Le requérant a fait des efforts raisonnables pour suivre les traitements recommandés

[21] Le requérant a fait des efforts raisonnables pour suivre les avis médicauxFootnote 7. En décembre 2018, il prenait les médicaments suivants : de la mirtazapine, du Tylenol, de la nortriptyline et de la prégabaline. Il ne prend actuellement que de la prégabaline pour la douleur, car il n’a pas les moyens d’acheter d’autres médicaments. Depuis février 2018, il se rend toutes les deux semaines dans une clinique de la douleur pour des injections dans les zones gâchettes et les blocs nerveux. Il a également fait des séances de physiothérapie et a reçu des massages lorsqu’ils étaient couverts par la Commission de la sécurité professionnelle et de l’assurance contre les accidents du travail. Le requérant a consulté de nombreux spécialistes pour ses problèmes physiques et psychologiques.

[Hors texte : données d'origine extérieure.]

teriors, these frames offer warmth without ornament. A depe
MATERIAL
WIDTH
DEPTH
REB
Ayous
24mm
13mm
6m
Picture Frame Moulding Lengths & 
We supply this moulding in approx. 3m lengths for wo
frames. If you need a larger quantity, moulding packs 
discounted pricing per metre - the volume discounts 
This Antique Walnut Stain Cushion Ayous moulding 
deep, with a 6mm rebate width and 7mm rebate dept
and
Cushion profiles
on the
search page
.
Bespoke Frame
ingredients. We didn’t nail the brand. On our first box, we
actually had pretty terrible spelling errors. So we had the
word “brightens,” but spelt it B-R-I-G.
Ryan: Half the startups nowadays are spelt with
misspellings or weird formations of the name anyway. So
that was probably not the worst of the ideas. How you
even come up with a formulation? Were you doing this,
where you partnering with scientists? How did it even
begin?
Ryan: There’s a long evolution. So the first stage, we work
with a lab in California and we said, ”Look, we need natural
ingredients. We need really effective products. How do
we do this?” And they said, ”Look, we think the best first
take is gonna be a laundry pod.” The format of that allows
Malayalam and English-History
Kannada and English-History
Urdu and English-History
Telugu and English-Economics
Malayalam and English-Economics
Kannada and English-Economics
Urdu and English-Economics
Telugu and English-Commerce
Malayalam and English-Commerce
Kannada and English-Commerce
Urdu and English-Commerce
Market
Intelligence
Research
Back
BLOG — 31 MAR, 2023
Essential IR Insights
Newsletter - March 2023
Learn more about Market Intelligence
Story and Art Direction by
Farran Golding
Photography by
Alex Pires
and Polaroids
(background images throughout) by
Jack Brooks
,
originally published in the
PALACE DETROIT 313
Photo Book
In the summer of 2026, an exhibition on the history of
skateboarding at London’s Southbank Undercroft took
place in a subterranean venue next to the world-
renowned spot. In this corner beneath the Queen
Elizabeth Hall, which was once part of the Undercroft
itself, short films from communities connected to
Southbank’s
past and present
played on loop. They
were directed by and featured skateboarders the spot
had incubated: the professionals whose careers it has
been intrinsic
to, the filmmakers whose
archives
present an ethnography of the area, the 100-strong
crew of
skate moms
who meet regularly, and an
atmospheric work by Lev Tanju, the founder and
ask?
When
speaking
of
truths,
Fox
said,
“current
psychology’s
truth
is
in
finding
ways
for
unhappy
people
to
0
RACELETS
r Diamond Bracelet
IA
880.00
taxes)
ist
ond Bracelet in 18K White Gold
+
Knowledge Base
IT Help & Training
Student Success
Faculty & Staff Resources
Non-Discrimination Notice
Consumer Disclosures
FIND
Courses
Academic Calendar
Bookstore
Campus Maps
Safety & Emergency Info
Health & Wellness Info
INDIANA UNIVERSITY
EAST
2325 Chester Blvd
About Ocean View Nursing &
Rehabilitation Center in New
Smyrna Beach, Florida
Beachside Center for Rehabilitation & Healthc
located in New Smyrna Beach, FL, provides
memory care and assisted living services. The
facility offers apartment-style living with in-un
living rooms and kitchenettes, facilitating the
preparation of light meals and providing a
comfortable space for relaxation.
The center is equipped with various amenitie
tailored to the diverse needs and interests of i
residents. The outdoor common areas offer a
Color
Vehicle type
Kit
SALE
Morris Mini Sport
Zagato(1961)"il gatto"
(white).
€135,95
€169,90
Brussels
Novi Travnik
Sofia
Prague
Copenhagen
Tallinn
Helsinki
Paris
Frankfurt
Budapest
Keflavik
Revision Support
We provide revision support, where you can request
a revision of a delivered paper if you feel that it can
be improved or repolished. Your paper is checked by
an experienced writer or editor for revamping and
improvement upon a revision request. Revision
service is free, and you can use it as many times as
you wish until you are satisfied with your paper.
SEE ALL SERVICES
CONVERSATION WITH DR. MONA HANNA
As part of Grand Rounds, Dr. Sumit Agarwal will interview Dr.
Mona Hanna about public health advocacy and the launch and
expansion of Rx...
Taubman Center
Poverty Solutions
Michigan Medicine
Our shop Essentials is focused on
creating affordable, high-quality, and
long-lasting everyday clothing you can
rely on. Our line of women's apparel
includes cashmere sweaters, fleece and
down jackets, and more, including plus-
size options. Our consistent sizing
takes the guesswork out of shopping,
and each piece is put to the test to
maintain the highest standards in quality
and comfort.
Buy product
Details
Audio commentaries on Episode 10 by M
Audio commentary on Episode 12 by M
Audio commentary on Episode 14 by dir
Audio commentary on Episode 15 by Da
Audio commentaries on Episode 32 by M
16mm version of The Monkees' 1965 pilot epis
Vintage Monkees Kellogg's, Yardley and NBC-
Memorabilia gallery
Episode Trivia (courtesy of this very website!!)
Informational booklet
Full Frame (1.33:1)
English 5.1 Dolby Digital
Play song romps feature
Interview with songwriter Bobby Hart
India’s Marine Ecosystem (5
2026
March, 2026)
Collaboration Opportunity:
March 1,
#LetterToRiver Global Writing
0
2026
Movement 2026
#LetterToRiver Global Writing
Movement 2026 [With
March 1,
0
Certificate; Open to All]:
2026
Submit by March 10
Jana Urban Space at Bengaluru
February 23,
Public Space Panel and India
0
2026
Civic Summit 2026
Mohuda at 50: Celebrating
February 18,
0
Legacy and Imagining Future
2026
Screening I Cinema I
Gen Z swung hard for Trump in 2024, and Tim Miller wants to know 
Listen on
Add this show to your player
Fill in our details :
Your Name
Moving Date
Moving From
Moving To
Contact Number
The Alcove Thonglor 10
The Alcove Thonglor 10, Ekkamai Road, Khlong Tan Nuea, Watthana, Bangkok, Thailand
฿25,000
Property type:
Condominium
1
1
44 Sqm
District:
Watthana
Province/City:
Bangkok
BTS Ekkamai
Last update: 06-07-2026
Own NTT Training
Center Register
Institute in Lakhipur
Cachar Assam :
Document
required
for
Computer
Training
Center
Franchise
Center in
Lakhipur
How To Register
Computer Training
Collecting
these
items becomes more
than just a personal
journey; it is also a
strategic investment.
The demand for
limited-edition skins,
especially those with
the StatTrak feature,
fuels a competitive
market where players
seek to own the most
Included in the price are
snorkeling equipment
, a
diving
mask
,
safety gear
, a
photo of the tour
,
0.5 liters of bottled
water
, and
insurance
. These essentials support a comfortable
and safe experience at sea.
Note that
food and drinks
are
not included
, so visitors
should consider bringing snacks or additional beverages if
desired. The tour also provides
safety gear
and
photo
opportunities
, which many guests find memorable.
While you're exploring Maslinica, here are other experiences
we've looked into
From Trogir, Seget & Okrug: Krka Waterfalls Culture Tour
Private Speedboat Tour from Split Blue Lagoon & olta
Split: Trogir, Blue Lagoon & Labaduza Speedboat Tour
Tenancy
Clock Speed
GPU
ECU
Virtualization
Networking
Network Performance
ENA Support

[22] Selon les propos tenus par le Dr Karmy en juin 2017, aucun traitement ou médicament n’a permis d’améliorer les symptômes du requérant. En janvier 2019, la Dre Sandhu, anesthésiste, a confirmé que les injections contre la douleur n’apportaient que peu, voire aucun bénéfice. Le requérant a affirmé qu’il continue à suivre les traitements recommandés du mieux qu’il peut parce qu’il veut aller mieux. J’en conviens. Malheureusement, aucun traitement n’a pu améliorer ses capacités fonctionnelles.

Le requérant a-t-il une invalidité prolongée?

[23] L’invalidité du requérant est prolongée. Son problème de santé est apparu en janvier 2016, il était présent lorsqu’il a quitté son travail en juillet 2016 et il continue à se manifester encore aujourd’hui. Malgré le fait qu’il ne travaille pas, qu’il prend les médicaments qu’il peut se payer, qu’il fait des exercices à la maison, qu’il reçoit régulièrement des injections contre la douleur et qu’il consulte plusieurs spécialistes, l’état de santé général du requérant ne s’est pas vraiment amélioré. La Dre Buchstein ne s’attend pas à ce que les restrictions ou les limitations du requérant changent.

Conclusion

[24] J’accueille l’appel. Le requérant était atteint d’une invalidité grave et prolongée en juillet 2016, date où il a cessé de travailler. Cependant, le RPC précise qu’il ne peut pas être réputé invalide plus de 15 mois avant la réception d’une demande de pension d’invalidité par le ministre. Après cela, il y a une période d’attente de quatre mois avant que les versements commencentFootnote 8. Le ministre a reçu la demande du requérant en septembre 2018. Il est donc réputé être devenu invalide en juin 2017. Les versements de sa pension commencent en octobre 2017.